Comcast negotiations provide new directions

Martha’s Vineyard Community Television (MVTV) recently held a series of public forums designed to request input from Island residents about Comcast, the Vineyard’s cable television provider as the six towns prepare to renew the existing contract (see related story).

New MVTV director Julienne Turner sees resource issues as a key part of her wish list for the MVTV of the future. “Our proposal will involve changing MVTV from a public TV access to a community media center which is very different from community access. We have to think about viewers of media rather than just the user of the media,” she said.

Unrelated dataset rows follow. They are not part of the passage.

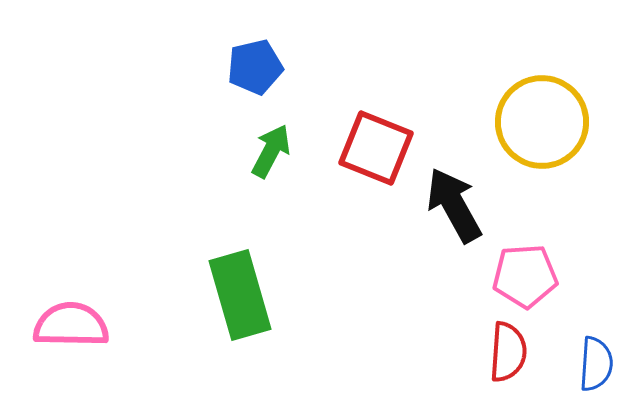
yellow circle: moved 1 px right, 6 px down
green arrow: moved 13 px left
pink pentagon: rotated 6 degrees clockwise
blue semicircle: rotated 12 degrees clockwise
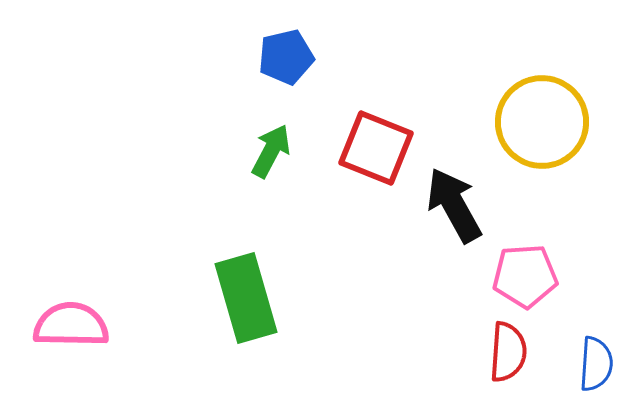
blue pentagon: moved 31 px right, 10 px up
green rectangle: moved 6 px right, 3 px down
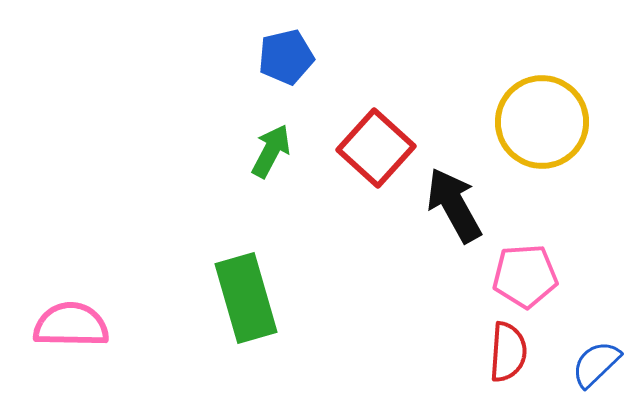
red square: rotated 20 degrees clockwise
blue semicircle: rotated 138 degrees counterclockwise
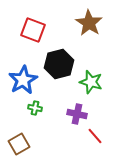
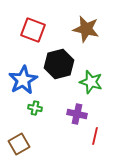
brown star: moved 3 px left, 6 px down; rotated 20 degrees counterclockwise
red line: rotated 54 degrees clockwise
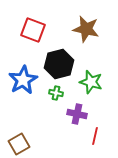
green cross: moved 21 px right, 15 px up
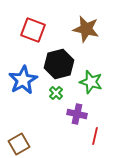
green cross: rotated 32 degrees clockwise
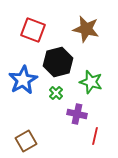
black hexagon: moved 1 px left, 2 px up
brown square: moved 7 px right, 3 px up
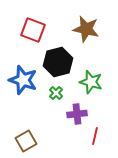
blue star: rotated 24 degrees counterclockwise
purple cross: rotated 18 degrees counterclockwise
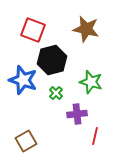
black hexagon: moved 6 px left, 2 px up
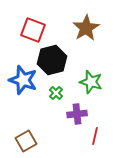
brown star: moved 1 px up; rotated 28 degrees clockwise
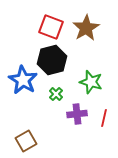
red square: moved 18 px right, 3 px up
blue star: rotated 12 degrees clockwise
green cross: moved 1 px down
red line: moved 9 px right, 18 px up
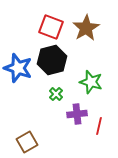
blue star: moved 5 px left, 12 px up; rotated 12 degrees counterclockwise
red line: moved 5 px left, 8 px down
brown square: moved 1 px right, 1 px down
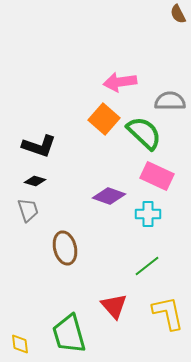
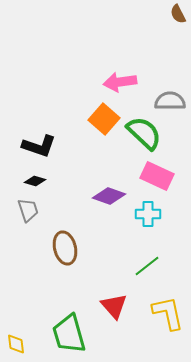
yellow diamond: moved 4 px left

Beyond that, she said, “The idea is to embrace more digital and media literacy, a transformation of technology rather than TV only. We need to partner with nonprofits and community groups, it’s more about do-it-yourself TV. As a media center they (community groups) take a role in producing and covering events.”

Ms. Turner, formerly the director of cable access TV in Concord, New Hampshire, said digital illiteracy is a growing problem. “I’ve experienced, in this market and others, a growing gap in digital and media literacy, particularly between generations. Our role is to respond to that as media and technology continue to transform society,” she said

“We’re serving needs groups who don’t want to, or can’t, do the technical work. But we can set up a strong internship program, using high school students and unemployed people, pair them with groups to do the technical part. Have classes so people with ideas can flesh out their ideas and do planning.

“That takes a lot of time and money and we’ll determine the future based mostly on what we receive from Comcast,” she said.

Fred LaPiana, Tisbury public works director and CAB representative, has heard the anecdotal stories of Comcast service issues but he has a simpler wish list: more fiber-optic cable.

Comcast uses fiber-optic but lays coaxial cable rather than fiber-optic cable to link service from the street to homes, and coaxial cable cannot handle the growing array of services, such as high-speed internet. broadband and video streaming, he said. “Those (services) just suck up the space available on coaxial cable,” he added.

“We need to put pressure on Comcast to deliver some of this technology. The only other fiber-optic player on the Island at this point is GPCS Fiber in Vineyard Haven, which has laid $1 million in fiber optic cable here in order to deliver fiber-optic cable infrastructure from Fairhaven, MA. It’s a serious proposal. Comcast could be a customer. At the very least, (a fiber-optic provider) is going to offer some competition.”

Mr. LaPiana said another possible alternative is a fiber-optic link from Boston or Providence. “A group on the Cape has received $30 million in stimulus money to do the project, so that’s another possibility,” he said.

“Our link to the mainland link is tenuous at best. We’re hoping to have a good connection to the world. We can’t negotiate it (with Comcast), but we can discuss it,” he said.

Mr. LaPiana also said there has been discussion about a separate channel for his town. “The suggestion came up at one of our meetings in town. We are participating equally in the CAB negotiations, we’re on the team. But there’s also a thought that Tisbury, as other towns have their own individual needs, might have their own channel. It’s one of the services we might want to consider,” he said.